(Dec. 24, 1794-Aug. 13, 1877). A native of Wethersfield, Connecticut, Rose had no education beyond common school. He moved west in 1817 at age 23, and, after traveling the Ohio and Mississippi river valleys for two years, he settled in Terre Haute, Indiana. He opened a lumber mill, became a retail merchant, and began to buy land in what would become the city’s downtown. By the late 1840s, Rose was Terre Haute’s most prominent citizen.

Although he became a stockholder and director of the Wabash and Erie Canal, Rose soon saw that railroads would make canal transportation obsolete. Thus, with his own money and what he could raise from friends and associates, he undertook an endeavor to build a railroad.

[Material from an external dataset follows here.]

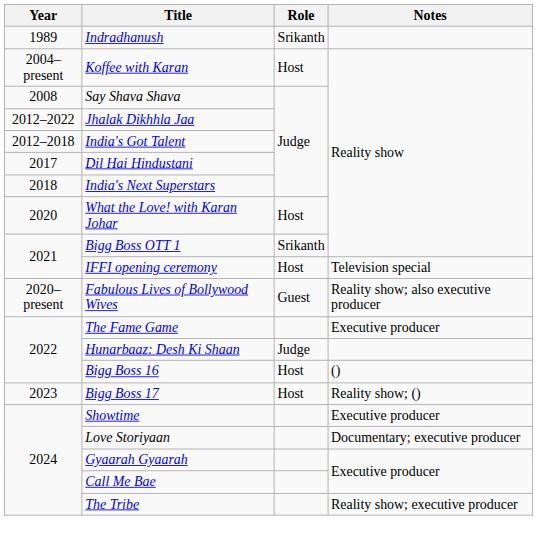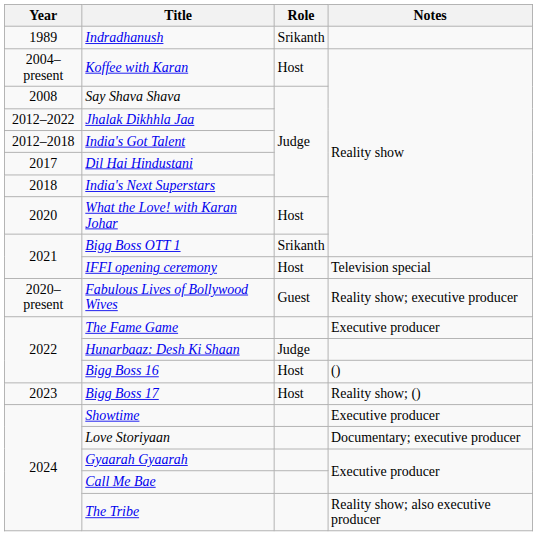Fabulous Lives of Bollywood Wives | Notes: Reality show; also executive producer -> Reality show; executive producer
The Tribe | Notes: Reality show; executive producer -> Reality show; also executive producer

At his urging, the Indiana General Assembly passed an act in 1847 to incorporate his Terre Haute and Richmond Railroad Company.

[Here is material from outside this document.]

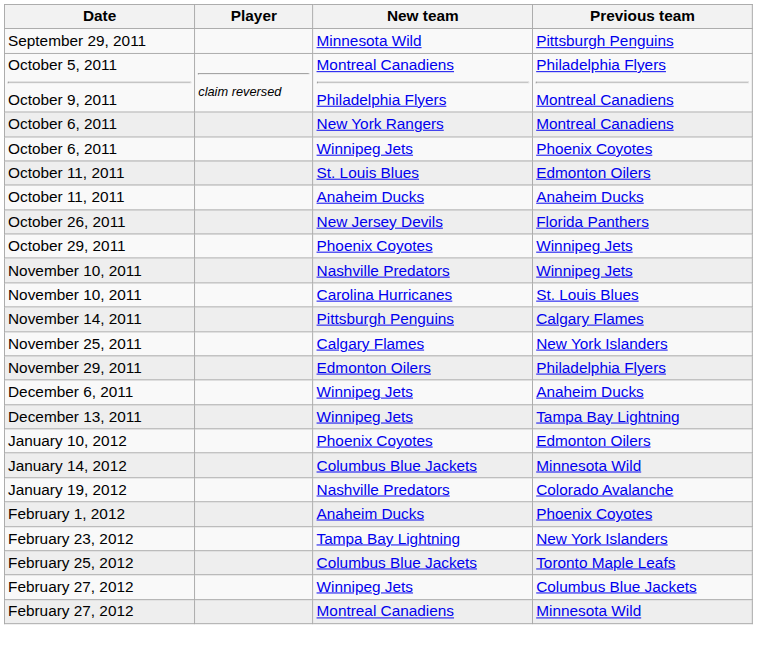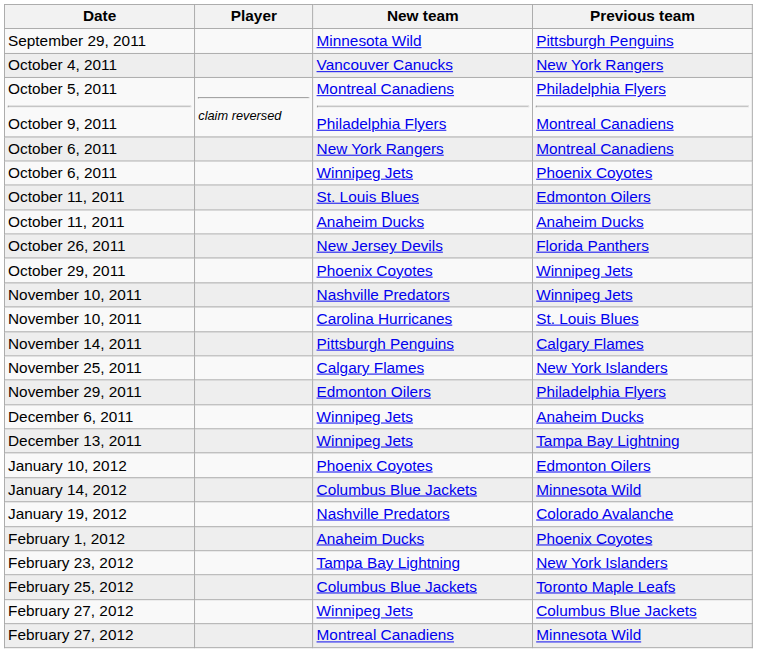+ row: October 4, 2011 | Vancouver Canucks | New York Rangers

In May, delegates from several Indiana counties gathered in Indianapolis at a convention to discuss the possibility of connecting St. Louis with Cincinnati, an action that would result in “continuous railroad communication with the eastern Atlantic cities.” That was precisely what Rose, one of the convention organizers, had in mind. Subsequently, he joined with representatives of three other railroads—the Madison and Indianapolis, the Peru and Indianapolis, and the Indianapolis and Bellefontaine—as well as prominent citizens of the capital city to establish a joint rail track and depot in Indianapolis.

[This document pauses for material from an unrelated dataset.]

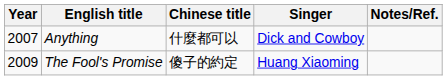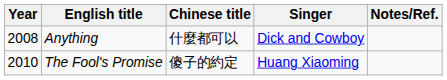Anything | Year: 2007 -> 2008
The Fool's Promise | Year: 2009 -> 2010
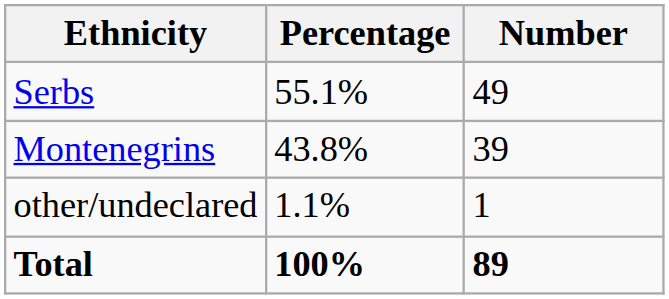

The Indianapolis Union Railroad Company was organized in 1850 with Rose as president. Its facilities, which opened on September 20, 1853, were the first union tracks and station in the United States. The tracks from Indianapolis to Richmond—later the Indiana Central Railroad Company—were completed in time for the grand opening of the east-west rail connection in 1853.

By 1877, the year of his death, Rose’s original enterprise, which was then named the Terre Haute and Indianapolis Railroad Company, had large holdings in western Indiana and eastern Illinois. Thus, while not a resident of Indianapolis, Rose had a significant impact on the development of the capital city’s railroad network and facilities during the 19th  century.

Rose had no heirs and set out in his later years to distribute his wealth in a way that would bring the most benefit to society. His many philanthropies included the library of the State Normal School (Indiana State University) and Rose Polytechnic Institute (Rose-Hulman Institute of Technology).